↓

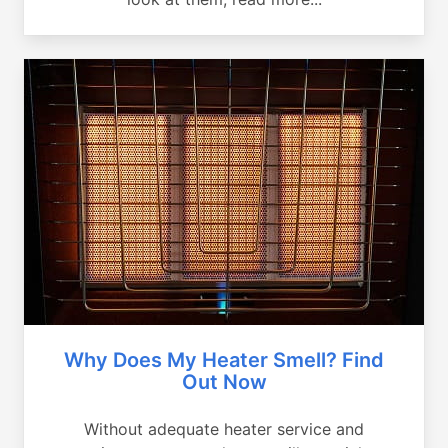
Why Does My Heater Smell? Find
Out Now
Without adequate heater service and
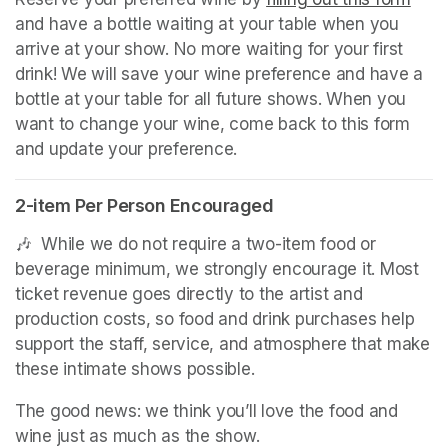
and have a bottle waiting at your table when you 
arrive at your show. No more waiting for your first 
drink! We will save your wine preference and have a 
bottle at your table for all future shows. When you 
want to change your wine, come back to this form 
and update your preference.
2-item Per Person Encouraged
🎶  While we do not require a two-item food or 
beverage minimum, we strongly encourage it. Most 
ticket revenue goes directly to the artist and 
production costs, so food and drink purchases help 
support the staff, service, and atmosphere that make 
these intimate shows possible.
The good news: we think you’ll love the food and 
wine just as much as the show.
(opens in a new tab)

↑

→ About this task
With the pictures removed, return the listing above in its exact original wording.

→ Answer to this exercise
Why Does My Heater Smell? Find
Out Now
Without adequate heater service and
and have a bottle waiting at your table when you 
arrive at your show. No more waiting for your first 
drink! We will save your wine preference and have a 
bottle at your table for all future shows. When you 
want to change your wine, come back to this form 
and update your preference.
2-item Per Person Encouraged
🎶  While we do not require a two-item food or 
beverage minimum, we strongly encourage it. Most 
ticket revenue goes directly to the artist and 
production costs, so food and drink purchases help 
support the staff, service, and atmosphere that make 
these intimate shows possible.
The good news: we think you’ll love the food and 
wine just as much as the show.
(opens in a new tab)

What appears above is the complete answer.